Question

A disc of mass \(M\) and radius \(R\) is free to rotate about its vertical axis as shown in the figure. A battery operated motor of negligible mass is fixed to this disc at a point on its circumference. Another disc of the same mass \(M\) and radius \(R/2\) is fixed to the motor’s thin shaft. Initially, both the discs are at rest. The motor is switched on so that the smaller disc rotates at a uniform angular speed \(\omega\). If the angular speed at which the large disc rotates is \(\omega/n\), then the value of \(n\) is _____

Answer 1

Correct Answer: 12

Conservation of Angular Momentum 

By the conservation of angular momentum about the center of the large disc:

\( L_i = L_f = 0 \)

Initially, the system is at rest, so the initial angular momentum is zero.

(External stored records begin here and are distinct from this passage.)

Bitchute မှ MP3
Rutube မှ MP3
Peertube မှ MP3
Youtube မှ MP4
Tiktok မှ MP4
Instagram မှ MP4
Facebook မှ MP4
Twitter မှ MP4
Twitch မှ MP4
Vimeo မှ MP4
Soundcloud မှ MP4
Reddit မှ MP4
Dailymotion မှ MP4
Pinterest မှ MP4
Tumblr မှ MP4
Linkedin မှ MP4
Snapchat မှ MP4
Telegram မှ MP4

When the motor is switched on, the clockwise angular momentum of the smaller disc is balanced by the counterclockwise angular momentum of the large disc.

Angular Momentum Calculation

The angular momentum of the smaller disc is:

\[ L_1 = I_1 \cdot \omega_1 = \frac{1}{2} M \left(\frac{R}{2}\right)^2 \cdot \omega = \frac{1}{8} MR^2 \cdot \omega \]

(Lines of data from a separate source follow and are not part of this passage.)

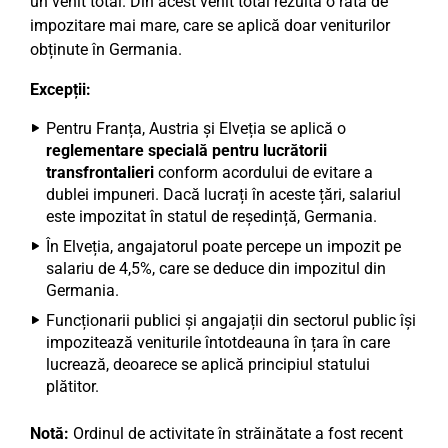
un venit total. Din acest venit total rezultă o rată de
impozitare mai mare, care se aplică doar veniturilor
obținute în Germania.
Excepții:
Pentru Franța, Austria și Elveția se aplică o
reglementare specială pentru lucrătorii
transfrontalieri
conform acordului de evitare a
dublei impuneri. Dacă lucrați în aceste țări, salariul
este impozitat în statul de reședință, Germania.
În Elveția, angajatorul poate percepe un impozit pe
salariu de 4,5%, care se deduce din impozitul din
Germania.
Funcționarii publici și angajații din sectorul public își
impozitează veniturile întotdeauna în țara în care
lucrează, deoarece se aplică principiul statului
plătitor.
Notă:
Ordinul de activitate în străinătate a fost recent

The angular momentum of the large disc is:

\[ L_2 = -MvR = -M(\omega_1 R)R = -MR^2 \cdot \omega_1 \]

Equating \( L_1 \) and \( L_2 \):

\[ \frac{1}{8} MR^2 \cdot \omega = MR^2 \cdot \omega_1 \]

Simplifying to find \( \omega_1 \):

\[ \omega_1 = \frac{\omega}{8} \]

Finding the Value of \( n \)

Since the angular speed of the large disc is given by \( \omega/n \):

\[ \frac{\omega}{n} = \frac{\omega}{12} \]

Thus, the value of \( n \) is:

n = 12

Final Answer:

n = 12